Recuerdo un juego que hacíamos, hace ya muchos años, la pandilla con la que veraneaba en la sierra. El juego consistía en ir al monte de noche, buscar una serie de pistas dejadas durante el día por uno de nosotros, para llegar a una aldea de montaña y desayunar un buen café. La única indicación que se nos daba era la característica de la primera pista, donde encontraríamos instrucciones para encontrar la siguiente. También sabíamos que esa primera pista no podía estar muy lejos de la encrucijada de caminos de la cual partíamos, aunque esos caminos llevaban a su vez a otros caminos…

Podríamos hacer un fácil paralelismo entre la vida, nuestras vidas, y este juego laberíntico y nocturno. Debo confesar que la primera vez que jugué me perdí por completo en esos montes de Dios, pues me dejé llevar por un exceso de confianza y las fantasías de mi mente. Pero la siguiente vez, habiendo aprendido la lección, fui el primero en llegar a la aldea.

¿Por qué cuento todo esto? Pues porque la vida se nos asemeja a un juego de pistas, todos buscamos lo que creemos es la felicidad, llamémoslo así o equilibrio emocional, despertar del ser, el encuentro con uno mismo, paz interior, la unidad en el amor, la liberación, etc., etc., etc. Pero nadie puede decirnos, o resolver, con “palabras” la verdad, nuestra verdad de todo eso. Algo así digo en una de mis anteriores reflexiones titulada “Nuestro hilo de Ariadna”, donde explico que al estar cada uno de nosotros en un punto diferente del laberinto, por fuerza, cada hombre tendrá su propio camino a recorrer.

Entonces, ¿cómo llegar a nuestra “aldea”? Pues sólo se me ocurre que siguiendo nuestras propias pistas, indagando en aquello que nos llama la atención, viviendo lo que sentimos como verdadero, pero también rectificando de rumbo, humildemente, cuando lo encontrado no nos convence del todo.
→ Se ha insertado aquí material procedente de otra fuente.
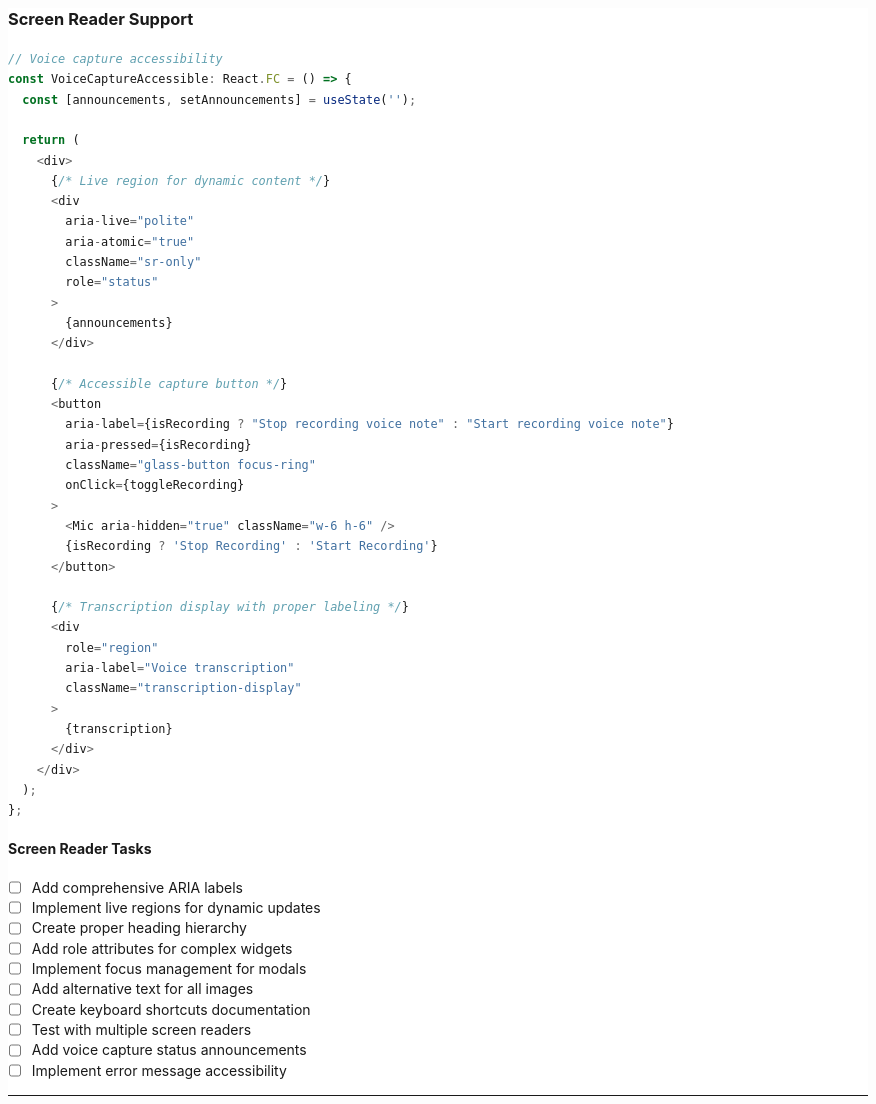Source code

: ### **Screen Reader Support**
```typescript
// Voice capture accessibility
const VoiceCaptureAccessible: React.FC = () => {
  const [announcements, setAnnouncements] = useState('');

  return (
    <div>
      {/* Live region for dynamic content */}
      <div
        aria-live="polite"
        aria-atomic="true"
        className="sr-only"
        role="status"
      >
        {announcements}
      </div>

      {/* Accessible capture button */}
      <button
        aria-label={isRecording ? "Stop recording voice note" : "Start recording voice note"}
        aria-pressed={isRecording}
        className="glass-button focus-ring"
        onClick={toggleRecording}
      >
        <Mic aria-hidden="true" className="w-6 h-6" />
        {isRecording ? 'Stop Recording' : 'Start Recording'}
      </button>

      {/* Transcription display with proper labeling */}
      <div
        role="region"
        aria-label="Voice transcription"
        className="transcription-display"
      >
        {transcription}
      </div>
    </div>
  );
};
```

#### **Screen Reader Tasks**
- [ ] Add comprehensive ARIA labels
- [ ] Implement live regions for dynamic updates
- [ ] Create proper heading hierarchy
- [ ] Add role attributes for complex widgets
- [ ] Implement focus management for modals
- [ ] Add alternative text for all images
- [ ] Create keyboard shortcuts documentation
- [ ] Test with multiple screen readers
- [ ] Add voice capture status announcements
- [ ] Implement error message accessibility

---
Siguiendo una ley de “necesidad”, porque podríamos estar ante el más grande maestro de la humanidad, y sin embargo dejar que sus palabras nos resbalen. Esto sucedería porque nuestro “cuenco” de necesidades está en otro sitio. Y muy posiblemente, pasados diez o quince años, aquellas palabras vacías para nosotros, de pronto recobran todo su significado, porque ahora sí, ahora sí tenemos las suficientes “pistas”.